(Bounding box entries)
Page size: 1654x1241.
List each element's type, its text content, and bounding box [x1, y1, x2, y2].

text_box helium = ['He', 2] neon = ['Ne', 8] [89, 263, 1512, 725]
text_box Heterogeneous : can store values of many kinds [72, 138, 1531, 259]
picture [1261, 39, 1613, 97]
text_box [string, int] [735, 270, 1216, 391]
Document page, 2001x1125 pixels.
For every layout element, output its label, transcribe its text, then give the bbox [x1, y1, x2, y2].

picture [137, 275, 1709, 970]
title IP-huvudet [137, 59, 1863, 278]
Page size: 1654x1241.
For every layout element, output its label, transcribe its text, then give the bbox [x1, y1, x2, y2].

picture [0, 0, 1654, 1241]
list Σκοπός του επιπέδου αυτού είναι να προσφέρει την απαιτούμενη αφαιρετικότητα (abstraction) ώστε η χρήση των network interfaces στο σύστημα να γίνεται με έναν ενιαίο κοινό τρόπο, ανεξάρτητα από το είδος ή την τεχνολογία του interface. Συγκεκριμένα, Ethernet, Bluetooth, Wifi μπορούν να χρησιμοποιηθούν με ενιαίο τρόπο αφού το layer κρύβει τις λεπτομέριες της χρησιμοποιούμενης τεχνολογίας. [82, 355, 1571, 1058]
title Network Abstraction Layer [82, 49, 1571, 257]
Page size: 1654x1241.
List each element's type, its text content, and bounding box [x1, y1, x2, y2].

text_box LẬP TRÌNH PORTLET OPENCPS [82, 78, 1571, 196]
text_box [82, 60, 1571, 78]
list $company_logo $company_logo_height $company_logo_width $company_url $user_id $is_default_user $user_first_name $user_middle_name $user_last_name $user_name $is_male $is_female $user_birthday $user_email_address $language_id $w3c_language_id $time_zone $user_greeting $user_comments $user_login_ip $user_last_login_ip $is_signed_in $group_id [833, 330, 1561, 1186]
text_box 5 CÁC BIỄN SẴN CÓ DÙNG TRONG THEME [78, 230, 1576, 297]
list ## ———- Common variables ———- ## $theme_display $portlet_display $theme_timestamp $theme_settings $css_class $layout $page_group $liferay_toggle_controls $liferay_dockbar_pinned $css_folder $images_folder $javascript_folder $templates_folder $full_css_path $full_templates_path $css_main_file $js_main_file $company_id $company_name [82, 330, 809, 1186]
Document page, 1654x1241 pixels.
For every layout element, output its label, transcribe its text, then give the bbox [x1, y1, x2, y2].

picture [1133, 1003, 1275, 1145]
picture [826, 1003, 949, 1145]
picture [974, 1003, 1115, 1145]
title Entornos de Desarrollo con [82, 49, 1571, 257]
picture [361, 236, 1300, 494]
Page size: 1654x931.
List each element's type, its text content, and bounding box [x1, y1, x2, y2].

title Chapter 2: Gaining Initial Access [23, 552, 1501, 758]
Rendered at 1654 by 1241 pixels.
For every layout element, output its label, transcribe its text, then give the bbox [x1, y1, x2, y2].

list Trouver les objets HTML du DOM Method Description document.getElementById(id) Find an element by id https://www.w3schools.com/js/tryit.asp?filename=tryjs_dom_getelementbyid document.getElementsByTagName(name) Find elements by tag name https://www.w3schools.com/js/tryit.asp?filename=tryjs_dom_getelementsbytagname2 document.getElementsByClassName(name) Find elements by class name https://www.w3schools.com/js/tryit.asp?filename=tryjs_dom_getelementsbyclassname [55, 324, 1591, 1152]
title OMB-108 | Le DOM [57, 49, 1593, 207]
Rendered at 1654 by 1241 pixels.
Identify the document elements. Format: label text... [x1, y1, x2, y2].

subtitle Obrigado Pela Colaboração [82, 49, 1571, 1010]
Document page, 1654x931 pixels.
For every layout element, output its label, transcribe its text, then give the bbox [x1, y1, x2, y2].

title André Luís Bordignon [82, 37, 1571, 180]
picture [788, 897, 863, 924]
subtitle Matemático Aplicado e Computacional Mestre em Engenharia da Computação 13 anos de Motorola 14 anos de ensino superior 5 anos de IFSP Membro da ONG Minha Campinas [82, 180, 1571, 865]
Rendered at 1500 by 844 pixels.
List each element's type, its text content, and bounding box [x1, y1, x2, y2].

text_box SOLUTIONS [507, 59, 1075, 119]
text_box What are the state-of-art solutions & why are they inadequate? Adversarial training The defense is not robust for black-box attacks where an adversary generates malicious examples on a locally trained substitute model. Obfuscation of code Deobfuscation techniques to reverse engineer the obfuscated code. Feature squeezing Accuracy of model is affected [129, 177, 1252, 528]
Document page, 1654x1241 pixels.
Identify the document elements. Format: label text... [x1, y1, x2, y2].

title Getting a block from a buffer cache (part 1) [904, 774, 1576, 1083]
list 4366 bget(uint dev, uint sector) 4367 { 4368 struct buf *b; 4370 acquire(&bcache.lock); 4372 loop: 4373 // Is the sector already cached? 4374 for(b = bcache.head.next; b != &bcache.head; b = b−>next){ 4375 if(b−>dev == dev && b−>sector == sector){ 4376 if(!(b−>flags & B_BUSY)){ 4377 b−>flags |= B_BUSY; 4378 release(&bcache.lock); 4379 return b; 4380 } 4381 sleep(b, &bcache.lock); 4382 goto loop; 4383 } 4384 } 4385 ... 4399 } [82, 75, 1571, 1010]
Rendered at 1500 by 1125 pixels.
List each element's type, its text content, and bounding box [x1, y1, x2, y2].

**DIRECTIVE:** Rewrite every line of the records above as a JSON list of strings, with one string per line and blank lines omitted.

**TASK SOLUTION:**
[
  "Page size: 1654x1241.",
  "List each element's type, its text content, and bounding box [x1, y1, x2, y2].",
  "text_box helium = ['He', 2] neon = ['Ne', 8] [89, 263, 1512, 725]",
  "text_box Heterogeneous : can store values of many kinds [72, 138, 1531, 259]",
  "picture [1261, 39, 1613, 97]",
  "text_box [string, int] [735, 270, 1216, 391]",
  "Document page, 2001x1125 pixels.",
  "For every layout element, output its label, transcribe its text, then give the bbox [x1, y1, x2, y2].",
  "picture [137, 275, 1709, 970]",
  "title IP-huvudet [137, 59, 1863, 278]",
  "Page size: 1654x1241.",
  "For every layout element, output its label, transcribe its text, then give the bbox [x1, y1, x2, y2].",
  "picture [0, 0, 1654, 1241]",
  "list Σκοπός του επιπέδου αυτού είναι να προσφέρει την απαιτούμενη αφαιρετικότητα (abstraction) ώστε η χρήση των network interfaces στο σύστημα να γίνεται με έναν ενιαίο κοινό τρόπο, ανεξάρτητα από το είδος ή την τεχνολογία του interface. Συγκεκριμένα, Ethernet, Bluetooth, Wifi μπορούν να χρησιμοποιηθούν με ενιαίο τρόπο αφού το layer κρύβει τις λεπτομέριες της χρησιμοποιούμενης τεχνολογίας. [82, 355, 1571, 1058]",
  "title Network Abstraction Layer [82, 49, 1571, 257]",
  "Page size: 1654x1241.",
  "List each element's type, its text content, and bounding box [x1, y1, x2, y2].",
  "text_box LẬP TRÌNH PORTLET OPENCPS [82, 78, 1571, 196]",
  "text_box [82, 60, 1571, 78]",
  "list $company_logo $company_logo_height $company_logo_width $company_url $user_id $is_default_user $user_first_name $user_middle_name $user_last_name $user_name $is_male $is_female $user_birthday $user_email_address $language_id $w3c_language_id $time_zone $user_greeting $user_comments $user_login_ip $user_last_login_ip $is_signed_in $group_id [833, 330, 1561, 1186]",
  "text_box 5 CÁC BIỄN SẴN CÓ DÙNG TRONG THEME [78, 230, 1576, 297]",
  "list ## ———- Common variables ———- ## $theme_display $portlet_display $theme_timestamp $theme_settings $css_class $layout $page_group $liferay_toggle_controls $liferay_dockbar_pinned $css_folder $images_folder $javascript_folder $templates_folder $full_css_path $full_templates_path $css_main_file $js_main_file $company_id $company_name [82, 330, 809, 1186]",
  "Document page, 1654x1241 pixels.",
  "For every layout element, output its label, transcribe its text, then give the bbox [x1, y1, x2, y2].",
  "picture [1133, 1003, 1275, 1145]",
  "picture [826, 1003, 949, 1145]",
  "picture [974, 1003, 1115, 1145]",
  "title Entornos de Desarrollo con [82, 49, 1571, 257]",
  "picture [361, 236, 1300, 494]",
  "Page size: 1654x931.",
  "List each element's type, its text content, and bounding box [x1, y1, x2, y2].",
  "title Chapter 2: Gaining Initial Access [23, 552, 1501, 758]",
  "Rendered at 1654 by 1241 pixels.",
  "For every layout element, output its label, transcribe its text, then give the bbox [x1, y1, x2, y2].",
  "list Trouver les objets HTML du DOM Method Description document.getElementById(id) Find an element by id https://www.w3schools.com/js/tryit.asp?filename=tryjs_dom_getelementbyid document.getElementsByTagName(name) Find elements by tag name https://www.w3schools.com/js/tryit.asp?filename=tryjs_dom_getelementsbytagname2 document.getElementsByClassName(name) Find elements by class name https://www.w3schools.com/js/tryit.asp?filename=tryjs_dom_getelementsbyclassname [55, 324, 1591, 1152]",
  "title OMB-108 | Le DOM [57, 49, 1593, 207]",
  "Rendered at 1654 by 1241 pixels.",
  "Identify the document elements. Format: label text... [x1, y1, x2, y2].",
  "subtitle Obrigado Pela Colaboração [82, 49, 1571, 1010]",
  "Document page, 1654x931 pixels.",
  "For every layout element, output its label, transcribe its text, then give the bbox [x1, y1, x2, y2].",
  "title André Luís Bordignon [82, 37, 1571, 180]",
  "picture [788, 897, 863, 924]",
  "subtitle Matemático Aplicado e Computacional Mestre em Engenharia da Computação 13 anos de Motorola 14 anos de ensino superior 5 anos de IFSP Membro da ONG Minha Campinas [82, 180, 1571, 865]",
  "Rendered at 1500 by 844 pixels.",
  "List each element's type, its text content, and bounding box [x1, y1, x2, y2].",
  "text_box SOLUTIONS [507, 59, 1075, 119]",
  "text_box What are the state-of-art solutions & why are they inadequate? Adversarial training The defense is not robust for black-box attacks where an adversary generates malicious examples on a locally trained substitute model. Obfuscation of code Deobfuscation techniques to reverse engineer the obfuscated code. Feature squeezing Accuracy of model is affected [129, 177, 1252, 528]",
  "Document page, 1654x1241 pixels.",
  "Identify the document elements. Format: label text... [x1, y1, x2, y2].",
  "title Getting a block from a buffer cache (part 1) [904, 774, 1576, 1083]",
  "list 4366 bget(uint dev, uint sector) 4367 { 4368 struct buf *b; 4370 acquire(&bcache.lock); 4372 loop: 4373 // Is the sector already cached? 4374 for(b = bcache.head.next; b != &bcache.head; b = b−>next){ 4375 if(b−>dev == dev && b−>sector == sector){ 4376 if(!(b−>flags & B_BUSY)){ 4377 b−>flags |= B_BUSY; 4378 release(&bcache.lock); 4379 return b; 4380 } 4381 sleep(b, &bcache.lock); 4382 goto loop; 4383 } 4384 } 4385 ... 4399 } [82, 75, 1571, 1010]",
  "Rendered at 1500 by 1125 pixels.",
  "List each element's type, its text content, and bounding box [x1, y1, x2, y2]."
]